TEXTAUSZUG:
○ ○ ○ ○
Mit der Reform des Staatsbürgerschaftsrechts sollen legale Einwanderer schneller den deutschen Pass erhalten. Damit erhofft sich die Bundesregierung, Fachkräfte anzulocken. Bayern bezweifelt das – und kritisiert die Reform.

Über dieses Thema berichtet: BR24 am .

Jahrelang war es umstritten und wurde debattiert: die Reform der Staatsbürgerschaft. Jetzt hat das Bundeskabinett den Entwurf von Bundesinnenministerin Nancy Faeser (SPD) gebilligt. Das neue Staatsbürgerschaftsrecht gehört zu den wichtigsten Reformprojekten der Ampel-Koalition, so Faeser: "Unser modernes Einwanderungsland braucht ein modernes Einwanderungsrecht. Unsere Wirtschaft braucht diese Reform."

Deutschland befinde sich in einem weltweiten Wettbewerb um Fachkräfte. Man könne die "besten Köpfe der Welt" nur gewinnen, wenn sie Teil der Gesellschaft mit allen demokratischen Rechten seien, so die SPD-Politikerin. Die Bundesregierung erhofft sich mit schnelleren Einbürgerungen einen Zuwachs an Fachkräften. In Frankreich oder den USA sei eine Einbürgerung bereits nach fünf Jahren möglich, in Kanada sogar nach drei Jahren, so Faeser.

Erleichterungen: Verkürzte Fristen, doppelte Staatsangehörigkeit

Somit wird es künftig für Menschen, die legal in Deutschland leben, verkürzte Fristen geben, um die deutsche Staatsbürgerschaft zu erhalten: Statt bisher acht Jahre, können Migranten nun nach fünf Jahren den deutschen Pass erhalten. Voraussetzungen bleiben weiterhin Nachweise für Integration und Deutschkenntnisse. Bei besonderen Integrationsleistungen oder Sprachkenntnissen verkürzt sich die Frist sogar auf drei Jahre. Zudem sollen in Deutschland geborene Kinder ausländischer Eltern schneller Deutsche werden können.
○ ○ ○ ○
SCHRIFTLICHE AUFGABE 1:
Nach wie vielen Jahren sollen legal in Deutschland lebende Migranten laut dem Artikel zur Staatsbürgerschaftsreform künftig den deutschen Pass erhalten können?
SCHRIFTLICHE AUFGABE 2:
Übernimm aus dem Artikel zur Staatsbürgerschaftsreform wortgetreu den Abschnitt, der bei „Über dieses Thema“ beginnt und bei „Jahren, so Faeser.“ endet.
SCHRIFTLICHE AUFGABE 3:
Setze den Artikel zur Staatsbürgerschaftsreform nach seinem letzten Satz fort.
Das anschließende Material wird hier nicht benötigt.

BEREITGESTELLTES MATERIAL:
○ ○ ○ ○
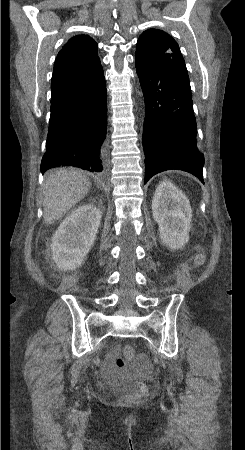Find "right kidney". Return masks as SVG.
<instances>
[{
	"label": "right kidney",
	"mask_w": 245,
	"mask_h": 450,
	"mask_svg": "<svg viewBox=\"0 0 245 450\" xmlns=\"http://www.w3.org/2000/svg\"><path fill=\"white\" fill-rule=\"evenodd\" d=\"M102 212L85 204L69 214L52 237L53 260L62 271L81 265L91 250L101 222Z\"/></svg>",
	"instance_id": "obj_1"
}]
</instances>
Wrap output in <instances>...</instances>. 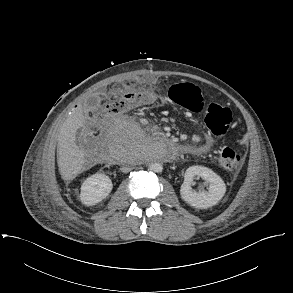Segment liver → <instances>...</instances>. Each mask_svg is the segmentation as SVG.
I'll return each mask as SVG.
<instances>
[{
  "instance_id": "6515ba94",
  "label": "liver",
  "mask_w": 293,
  "mask_h": 293,
  "mask_svg": "<svg viewBox=\"0 0 293 293\" xmlns=\"http://www.w3.org/2000/svg\"><path fill=\"white\" fill-rule=\"evenodd\" d=\"M85 117L82 107L72 111L62 124L57 144V163L63 180H73L84 171L85 154L76 144V132L83 127Z\"/></svg>"
}]
</instances>
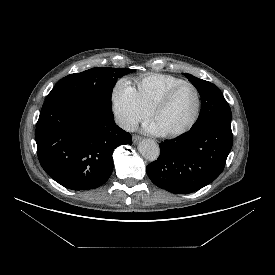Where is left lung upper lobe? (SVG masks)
Instances as JSON below:
<instances>
[{
  "label": "left lung upper lobe",
  "mask_w": 275,
  "mask_h": 275,
  "mask_svg": "<svg viewBox=\"0 0 275 275\" xmlns=\"http://www.w3.org/2000/svg\"><path fill=\"white\" fill-rule=\"evenodd\" d=\"M184 75L197 88L201 96V111L192 129L210 123L230 122L231 109L217 86L193 75L186 73Z\"/></svg>",
  "instance_id": "5c2ea615"
}]
</instances>
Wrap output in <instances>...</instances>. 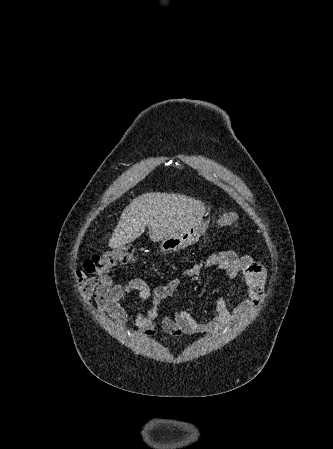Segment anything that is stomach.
Masks as SVG:
<instances>
[{"label": "stomach", "mask_w": 333, "mask_h": 449, "mask_svg": "<svg viewBox=\"0 0 333 449\" xmlns=\"http://www.w3.org/2000/svg\"><path fill=\"white\" fill-rule=\"evenodd\" d=\"M208 223L209 220L205 221L202 217L178 235L165 238L161 241V251L163 253L174 252L194 244L199 240L201 235L205 233Z\"/></svg>", "instance_id": "obj_1"}]
</instances>
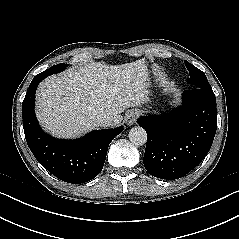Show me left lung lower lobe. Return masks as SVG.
I'll return each mask as SVG.
<instances>
[{
	"label": "left lung lower lobe",
	"mask_w": 239,
	"mask_h": 239,
	"mask_svg": "<svg viewBox=\"0 0 239 239\" xmlns=\"http://www.w3.org/2000/svg\"><path fill=\"white\" fill-rule=\"evenodd\" d=\"M182 98V106L172 113L137 120L147 132L144 166L157 178L185 176L204 159L213 143L217 111L212 88H193L184 91Z\"/></svg>",
	"instance_id": "1"
}]
</instances>
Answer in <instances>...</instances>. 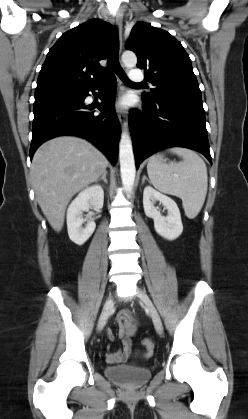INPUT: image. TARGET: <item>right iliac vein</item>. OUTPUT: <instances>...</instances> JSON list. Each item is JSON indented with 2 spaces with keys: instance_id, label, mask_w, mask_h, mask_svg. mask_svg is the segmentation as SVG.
<instances>
[{
  "instance_id": "obj_1",
  "label": "right iliac vein",
  "mask_w": 248,
  "mask_h": 419,
  "mask_svg": "<svg viewBox=\"0 0 248 419\" xmlns=\"http://www.w3.org/2000/svg\"><path fill=\"white\" fill-rule=\"evenodd\" d=\"M112 307H113V298L108 297V299L106 300L104 304L103 311L98 321V325H97L98 331H102V329L104 328L106 321L108 319V316L112 310Z\"/></svg>"
}]
</instances>
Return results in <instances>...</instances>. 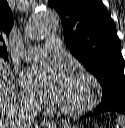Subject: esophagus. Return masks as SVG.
<instances>
[{
	"instance_id": "1",
	"label": "esophagus",
	"mask_w": 125,
	"mask_h": 128,
	"mask_svg": "<svg viewBox=\"0 0 125 128\" xmlns=\"http://www.w3.org/2000/svg\"><path fill=\"white\" fill-rule=\"evenodd\" d=\"M42 125H45V126H53V122L51 121V120H49V119H47V118H44L43 120H42Z\"/></svg>"
}]
</instances>
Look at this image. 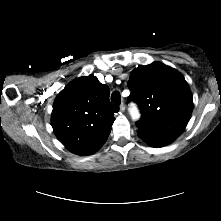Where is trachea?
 Segmentation results:
<instances>
[{
  "mask_svg": "<svg viewBox=\"0 0 221 221\" xmlns=\"http://www.w3.org/2000/svg\"><path fill=\"white\" fill-rule=\"evenodd\" d=\"M111 101L116 103V104H120L121 103V96H120V93L118 91H114L112 93Z\"/></svg>",
  "mask_w": 221,
  "mask_h": 221,
  "instance_id": "trachea-1",
  "label": "trachea"
}]
</instances>
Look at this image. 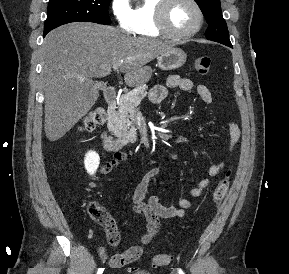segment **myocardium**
<instances>
[{
  "instance_id": "obj_1",
  "label": "myocardium",
  "mask_w": 289,
  "mask_h": 274,
  "mask_svg": "<svg viewBox=\"0 0 289 274\" xmlns=\"http://www.w3.org/2000/svg\"><path fill=\"white\" fill-rule=\"evenodd\" d=\"M175 0H160L159 4L156 7L155 11V22L157 28L166 36H169L171 38H176V39H185L192 37L196 35L200 29L203 26L204 23V13L203 10L200 6V4L197 2V0H188L193 7L195 8L197 15H198V22L197 25L186 32H178L173 30L168 22V13L170 6Z\"/></svg>"
}]
</instances>
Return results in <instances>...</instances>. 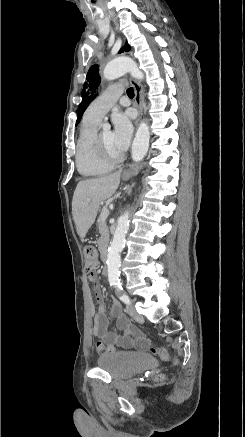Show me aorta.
I'll return each mask as SVG.
<instances>
[{"label": "aorta", "instance_id": "762f6f07", "mask_svg": "<svg viewBox=\"0 0 245 437\" xmlns=\"http://www.w3.org/2000/svg\"><path fill=\"white\" fill-rule=\"evenodd\" d=\"M126 73H130L137 79L144 77L134 60L129 57H120L108 63L103 71V76L107 80H113ZM149 140V127L145 122H141L132 143L131 155L133 161L139 162L145 157L148 152ZM128 230L129 212H125L118 218L117 227L108 249L107 266L108 279L110 282H117L119 280L120 253L124 248L125 236Z\"/></svg>", "mask_w": 245, "mask_h": 437}]
</instances>
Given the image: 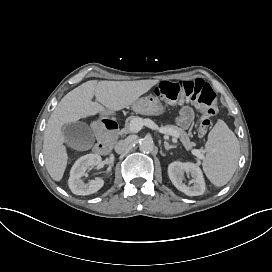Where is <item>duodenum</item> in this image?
I'll return each instance as SVG.
<instances>
[{
    "mask_svg": "<svg viewBox=\"0 0 272 272\" xmlns=\"http://www.w3.org/2000/svg\"><path fill=\"white\" fill-rule=\"evenodd\" d=\"M98 142L95 146V152L98 154H107L117 138L118 124L112 119H101L96 128Z\"/></svg>",
    "mask_w": 272,
    "mask_h": 272,
    "instance_id": "1",
    "label": "duodenum"
}]
</instances>
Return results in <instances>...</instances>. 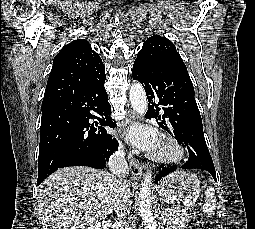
○ ○ ○ ○
RICHTIGE ANTWORT 1:
Nach fünf Jahren statt bisher acht Jahren.

RICHTIGE ANTWORT 2:
Über dieses Thema berichtet: BR24 am .

Jahrelang war es umstritten und wurde debattiert: die Reform der Staatsbürgerschaft. Jetzt hat das Bundeskabinett den Entwurf von Bundesinnenministerin Nancy Faeser (SPD) gebilligt. Das neue Staatsbürgerschaftsrecht gehört zu den wichtigsten Reformprojekten der Ampel-Koalition, so Faeser: "Unser modernes Einwanderungsland braucht ein modernes Einwanderungsrecht. Unsere Wirtschaft braucht diese Reform."

Deutschland befinde sich in einem weltweiten Wettbewerb um Fachkräfte. Man könne die "besten Köpfe der Welt" nur gewinnen, wenn sie Teil der Gesellschaft mit allen demokratischen Rechten seien, so die SPD-Politikerin. Die Bundesregierung erhofft sich mit schnelleren Einbürgerungen einen Zuwachs an Fachkräften. In Frankreich oder den USA sei eine Einbürgerung bereits nach fünf Jahren möglich, in Kanada sogar nach drei Jahren, so Faeser.

RICHTIGE ANTWORT 3:
Die Bundesregierung will in Zukunft auch generell die doppelte Staatsbürgerschaft ermöglichen – bisher mussten Migranten bei der Einbürgerung ihre bisherige Staatsangehörigkeit aufgeben.

Steigende Einbürgerungszahlen in Bayern

Im BR24-Interview kritisiert Bayerns Innenminister Joachim Herrmann (CSU) die Reform. Deutschland und Bayern bräuchten zwar ausländische Arbeitskräfte, wie er sagt, "aber ob die vor allem deswegen kommen, weil sie nicht erst nach acht Jahren, sondern nach fünf Jahren die Staatsangehörigkeit bekommen – das wird glaube ich nicht entscheidend sein."

In Bayern stiegen die Einbürgerungszahlen in den vergangenen Jahren stetig an, wie Zahlen des Innenministeriums zeigen: Gab es im Jahr 2013 noch 13.276 Einbürgerungen, waren es 2022 schließlich 28.336. Mit knapp 28 Prozent (7.886) wurden im Jahr 2022 die meisten Einbürgerungen aus EU-Staaten, wie Rumänien, Italien oder Polen verzeichnet. 20,5 Prozent (5.803) der Einbürgerungen stellten Menschen aus Syrien.

Kritik aus Bayern: "Klar zu einer Staatsangehörigkeit bekennen"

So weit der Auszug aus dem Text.